What's your favorite Jason Moran record?
You may remember that whole Most Important Albums of the Decade discussion we had last week here at A Blog Supreme, in reference to the All Songs Considered feature. It didn't seem like we had done enough thinking about the great jazz of the decade. So I asked the regular stable of bloggers supreme to help fill in the gaps. First up: NPR senior producer Walter Ray Watson takes exception. —Ed.

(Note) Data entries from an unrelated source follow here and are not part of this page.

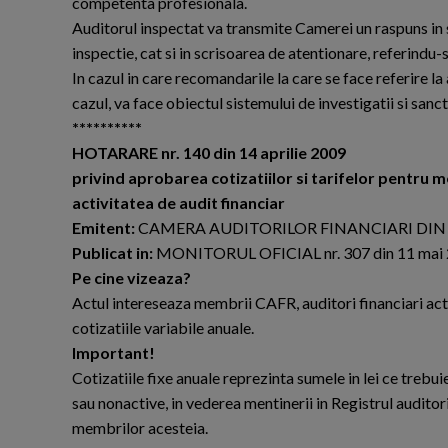
competenta profesionala.
Auditorul inspectat va transmite Camerei un raspuns in s
inspectie, cat si in scrisoarea de atentionare, referindu-se
In cazul in care recomandarile la care se face referire la 
cazul, va face obiectul sistemului de investigatii si sa
**********
HOTARARE nr. 140 din 14 aprilie 2009
privind aprobarea cotizatiilor si tarifelor pentru m
activitatea de audit financiar
Emitent:
CAMERA AUDITORILOR FINANCIARI DI
Publicat in:
MONITORUL OFICIAL nr. 307 din 11 mai
Pe cine vizeaza?
Actul intereseaza membrii CAFR, auditori financiari activ
cotizatiile variabile anuale.
Important!
Cotizatiile fixe anuale reprezinta sumele in lei ce trebu
sau nonactive, in vederea mentinerii in Registrul auditori
membrilor acesteia.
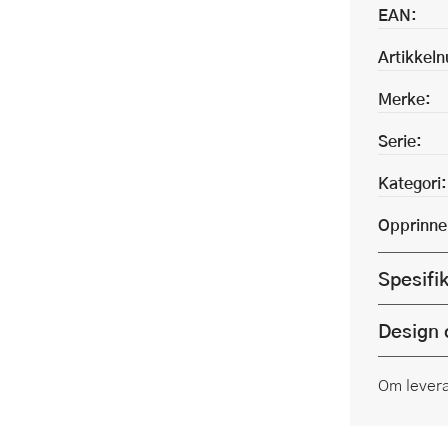
EAN:
Artikkel
Merke:
Serie:
Kategori:
Opprinne
Spesifi
Design 
Om lever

Well, Patrick, your note about how free jazz is stealing from Main Street is all well and good. Yeah, it's making in-roads into more commonplace material for inspiration and discovery, uh huh, and you elect pianist Jason Moran's Black Stars as a representative. Admirable choice and argument: Sam Rivers holds his own, and his art and experience combines with Moran's into something entirely new on that album.
I bet you'd say as much about Miss Circe's gin. But hold on, partner.
I think Moran's Artist In Residence is a stronger portrait of the artist as a leading voice of the "oughts." Check out "Break Down," as his thesis statement:
"Break Down," from Jason Moran, Artist In Residence. Jason Moran, piano; Marvin Sewell, guitar; Tarus Mateen, bass; Nasheet Waits, drums; Adrian Piper, voice.
Purchase: Amazon MP3 / iTunes
Moran and his Bandwagon trio cook up a heady groove, sampling Adrian Piper's voice as a percussive and chordal trigger for this romp. But this ain't just a mad professor's nutty lab experiment.
Subsequent tracks that use Piper's voice, or even the sound of a pencil scratching across paper, establish Moran as an important artist in our midst. Not only is he a practitioner who reinvents stride piano with both ferocity and restraint, but also someone who takes materials from his own environs — the studio and live techniques of the hip-hop generation. Moran makes new applications for Grandmaster Flash, Pharcyde, Public Enemy, and yes, yes y'all, Afrika Bambaataa's scratch-centric, beatbox friendly, and bass-heavy music. It seemed to lose its way for some of us after high school, or at least by the down payment on the first house, but he uses it to impressive effect here.
Anyway, Jason Moran belongs at the head of the class, and maybe even a full city block before you get to The Bad Plus. Audi.